Waste and Odor

New Computer Models Help Concentrated Animal Producers Reduce Odours

Some call it the smell of money, but Teng Teeh Lim thinks that smell does not have to be so bad. The University of Missouri Extension researcher wants to give large, concentrated animal operations an economical way to lessen those troubling smells.

Teng Lim recently received a $50,000 Mizzou Advantage grant to develop a computer model that allows large producers to use the size and other simple information about their swine or dairy farm to give them a better idea of the amount of emissions and what they can do to address odour or emission issues.

"Measurement of emissions in the field can be very costly, very tedious to conduct and requires such hard work, set up and equipment maintenance for forever changing pollutants and exhaust from such facilities," Mr Lim said.

"A lot of the information we collect in the field aren't readily available from average producers, so it becomes a give-and-take thing to create a model that uses only a few key variables that most people can understand and use while only losing some precision."


Biofilters, like this one at MU's South Farm, push air from a concentrated animal feeding operation through wood chips that filter out compounds that create the pungent odor in swine, poultry or dairy operations.

Photo credit: courtesy of Teng Teeh Lim/MU Commercial Agriculture Programme

Putting microbes to work

One solution lies in Mr Lim's research on biofilters.

Biofilters - materials like wood chips that support microbial colonies - filter out and break down compounds that create those pungent odours.

"You're providing an environment for microbes to happily live in and multiply by using the exhaust stream - the odours, the dust, different gases - as nutrients to supply to their own population," said the MU Extension assistant professor.

Biofilters have existed for decades, but Mr Lim wants to make them cheaper and more accessible to producers. Mr Lim's biofilter work builds on years of research to improve air quality and builds on the experience of colleagues across the country.

"There are all kinds of fine details - material selection and composition, filter size, positioning, moisture control - that, when you put them together, becomes an art, especially to do inexpensively," he said.

Mr Lim's models use on-the-ground measurements of emissions - such as dust, ammonia and hydrogen sulfides - collected during a two-year study of poultry, swine and dairy farms spearheaded by Purdue University. The hope is that in the near future a large producer can spend his money more efficiently to mitigate smell without the cost of on-the-ground emission measurement.

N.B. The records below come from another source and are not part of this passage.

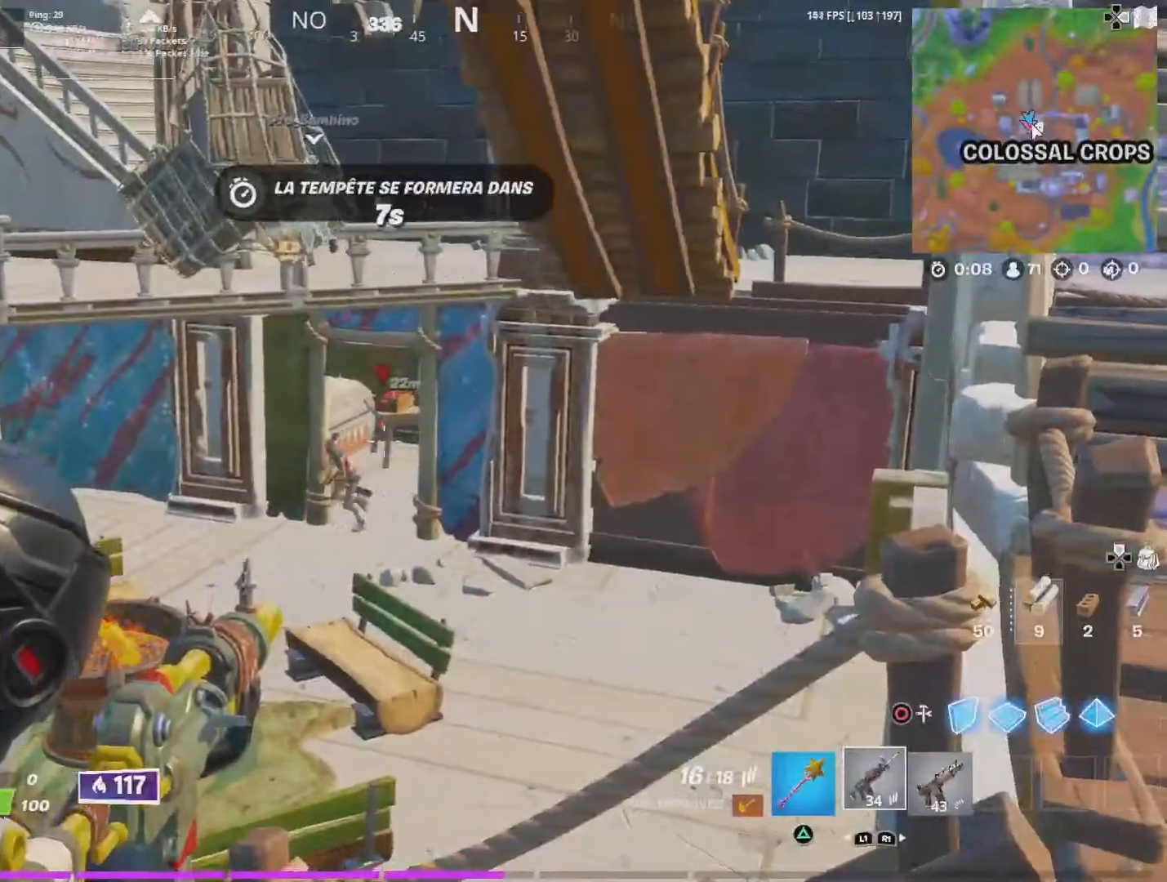
{"buttons": ["L2", "R2"], "left_stick": "center", "right_stick": "center", "events": [[67, "right_stick", "down-left"], [334, "R2", "down"], [400, "right_stick", "center"]]}
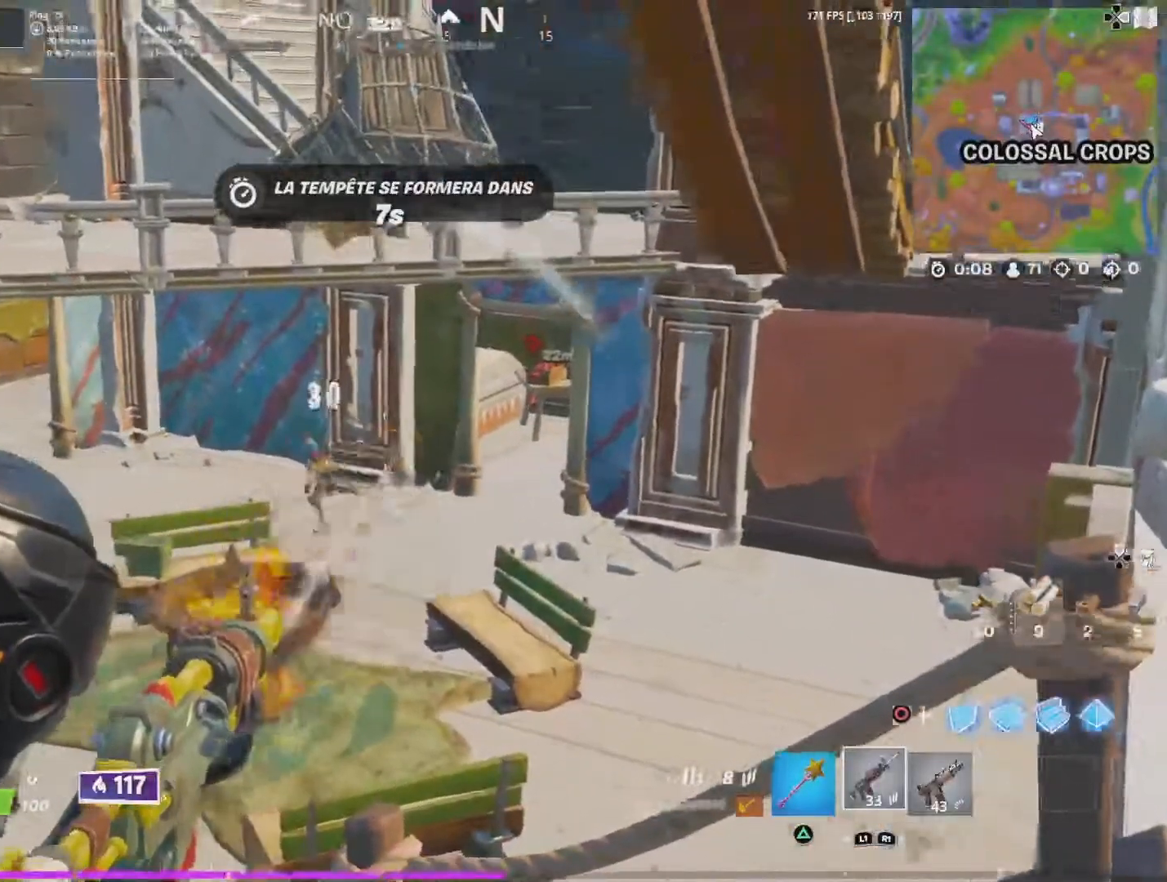
{"buttons": ["L2", "R2"], "left_stick": "center", "right_stick": "center", "events": [[34, "right_stick", "down-left"], [434, "right_stick", "center"]]}
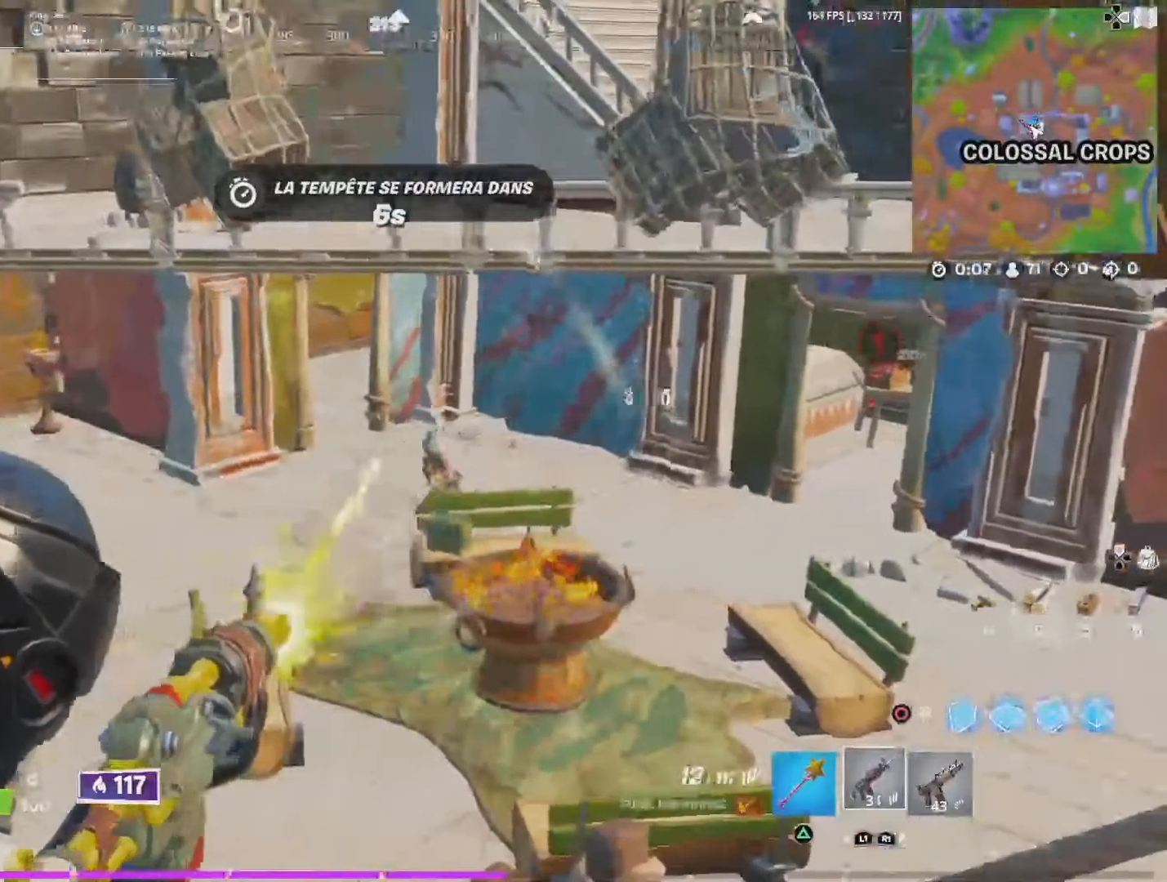
{"buttons": ["L2", "R2"], "left_stick": "center", "right_stick": "down", "events": [[34, "right_stick", "down"]]}
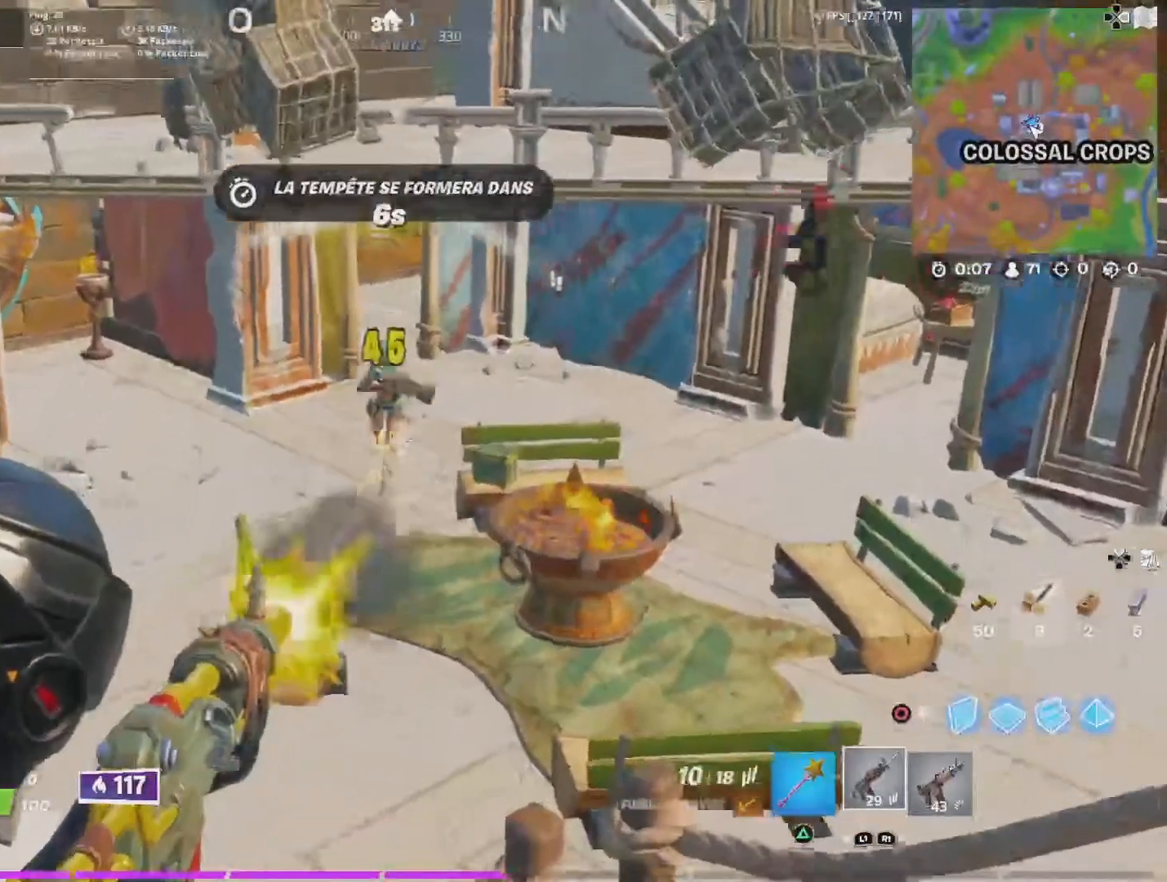
{"buttons": ["L2", "R2"], "left_stick": "center", "right_stick": "down-left", "events": [[100, "right_stick", "center"], [234, "right_stick", "up"], [400, "right_stick", "left"], [467, "right_stick", "down-left"]]}
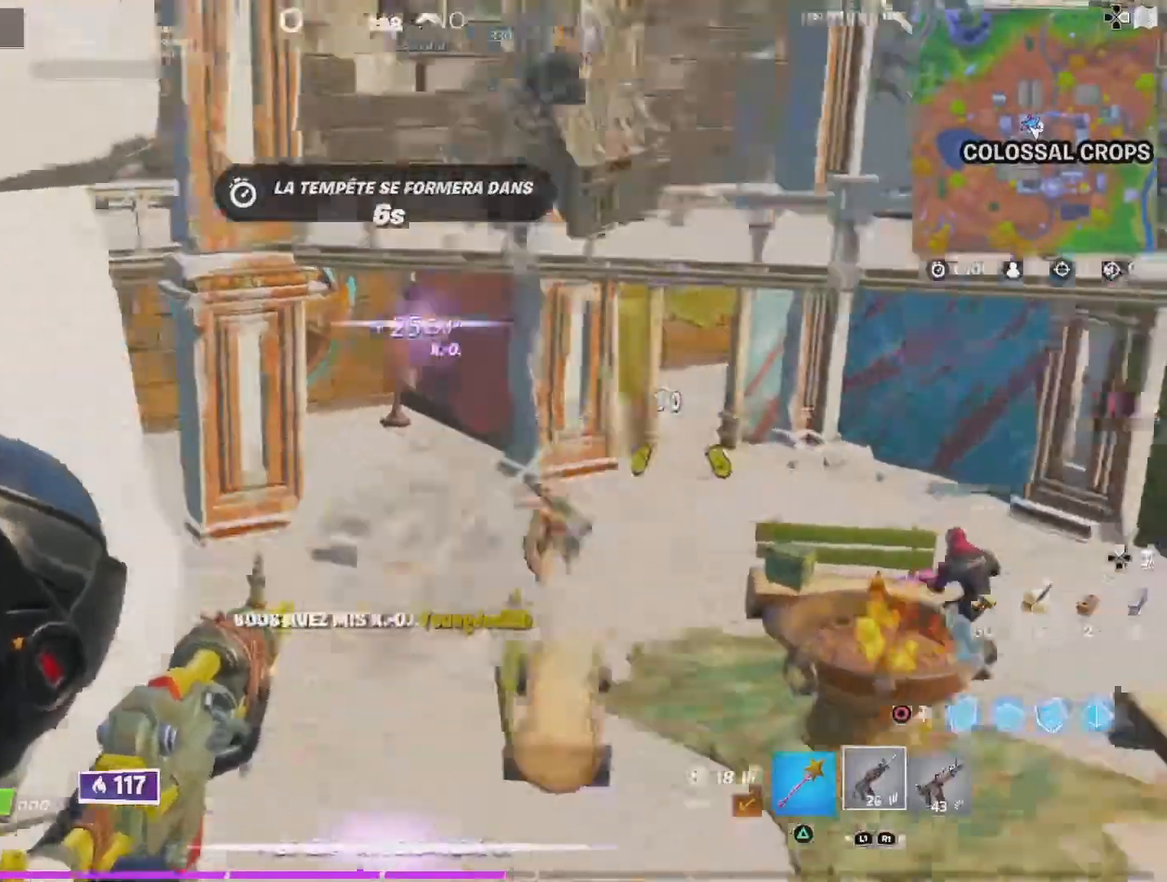
{"buttons": ["SQUARE"], "left_stick": "center", "right_stick": "up", "events": [[100, "right_stick", "down"], [134, "L2", "up"], [134, "R2", "up"], [234, "SQUARE", "down"], [234, "right_stick", "left"], [300, "left_stick", "right"], [367, "SQUARE", "up"], [367, "right_stick", "up"], [400, "SQUARE", "down"], [467, "left_stick", "center"]]}
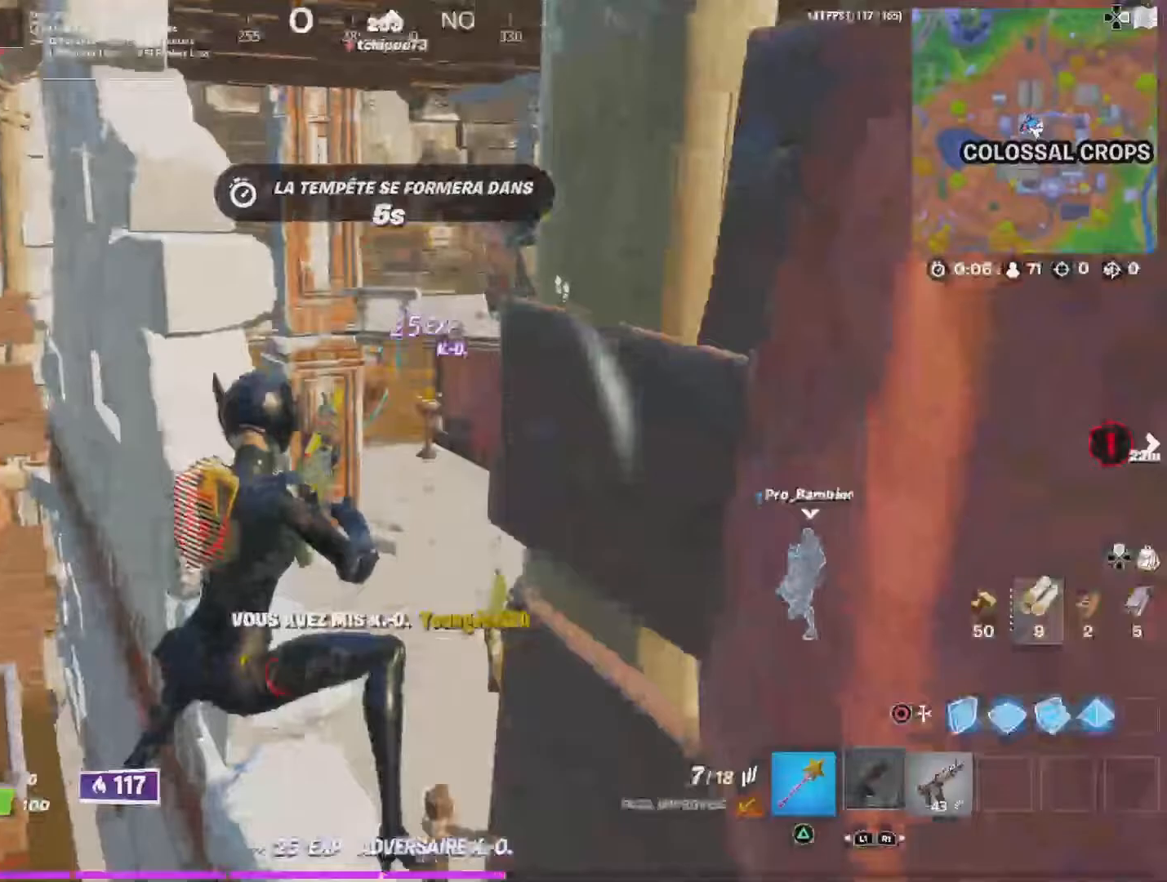
{"buttons": [], "left_stick": "center", "right_stick": "center", "events": [[33, "SQUARE", "up"], [100, "right_stick", "right"], [233, "left_stick", "left"], [367, "left_stick", "center"], [367, "right_stick", "center"]]}
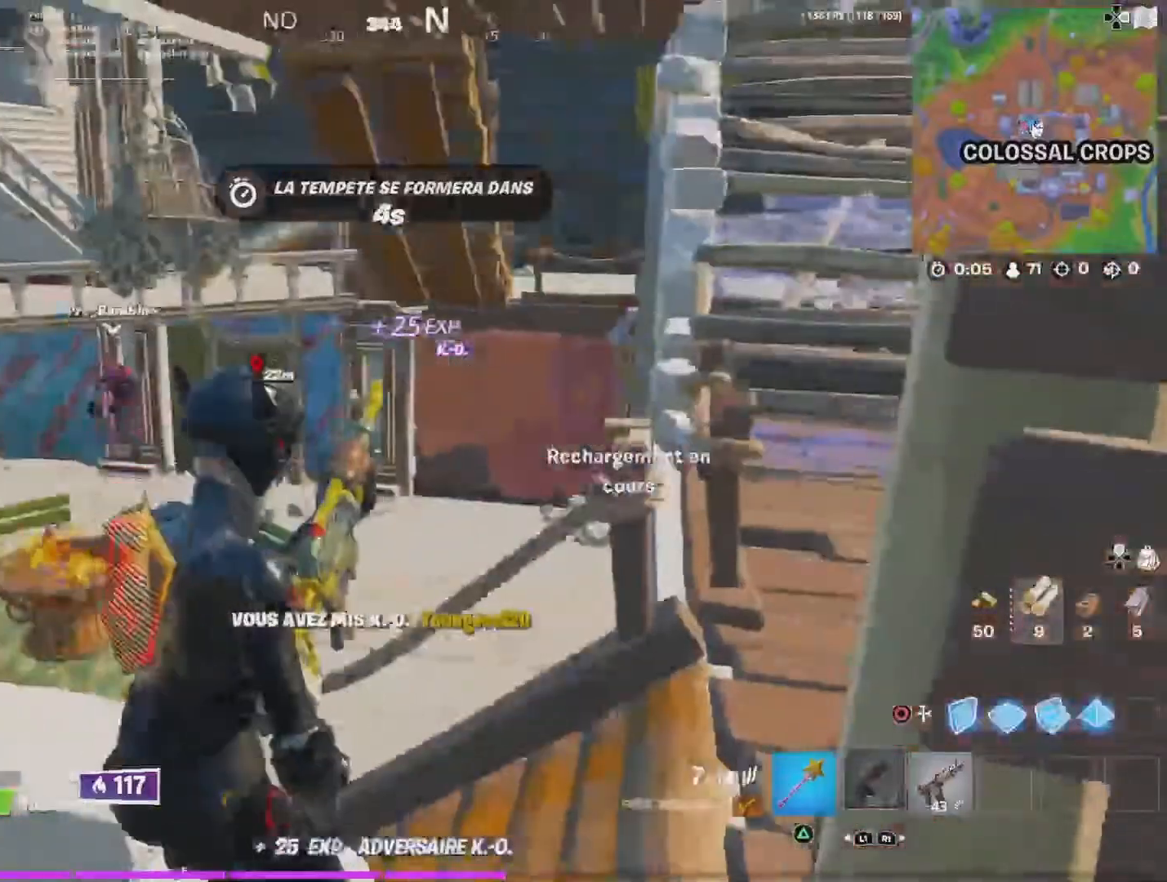
{"buttons": [], "left_stick": "center", "right_stick": "center", "events": [[67, "right_stick", "left"], [367, "right_stick", "center"]]}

By attaching a correctly sized, small-scale biofilter to the ventilation system on a hog, dairy or poultry farm, up to 45 per cent of the emissions can be reduced from the facility. Compounds like dust and ammonia create the strong odors in poultry farms while swine facilities emit more hydrogen sulfide in its smell, and different microbes will thrive in the same wood chips to consume whichever compounds are most prevalent.

Two sides of a coin

Concentrated animal feeding operations (CAFOs) can act as a double-edged sword. A new facility can rejuvenate struggling rural economies with much needed jobs and tax revenue, but often lawsuits result from the potential subsequent odor problems, which can hurt property values and quality of life for its neighbors.

The economic value of CAFOs to Missouri remains high. A 2011 study funded by MU College of Agriculture, Food and Natural Resource's Commercial Agriculture Programme found that the economic benefit in northwest Missouri totaled about $1.1 billion each year for the region.

Yet, in 2010, a jury awarded one northwest Missouri group of landowners $11 million in a lawsuit against one CAFO, when they ruled that the smell and flies from the facility harmed their quality of life. In spring 2011, the Missouri State General Assembly passed a bill that would limit the monetary award for so-called "nuisance lawsuits" to the value of a person's property, which Govenor Jay Nixon signed into law in May.

Talk of further federal regulation also makes it prudent for CAFOs to be proactive in managing their emissions to improve air quality. The Environmental Protection Agency is conducting similar studies to understand overall emissions from farm facilities with a distant eye on future rules.

Mr Lim said university research on emission models parallels EPA's efforts, but avoids the influence of regulations and politics, and university emission models can be compared with EPA models when the agency considers regulatory changes.

Mr Lim works as part of MU Extension's Commercial Agriculture Programme and in agricultural systems management for the College of Agriculture, Food and Natural Resources to improve air quality and waste management in large animal production.

While there's still some way to go in perfecting biofilters and bringing the price down, investing a few thousands to a few hundreds of thousands of dollars to implement a biofilter system in an operation pales in comparison to what lawsuits can cost a company.

"When a producer is more proactive it gives the impression that he's being responsible and a good neighbor," Mr Lim said.

"We've already learned so much but we want to further carry on and refine biofilters to be more specific and drive down the cost and maintenance so more people can use this technology."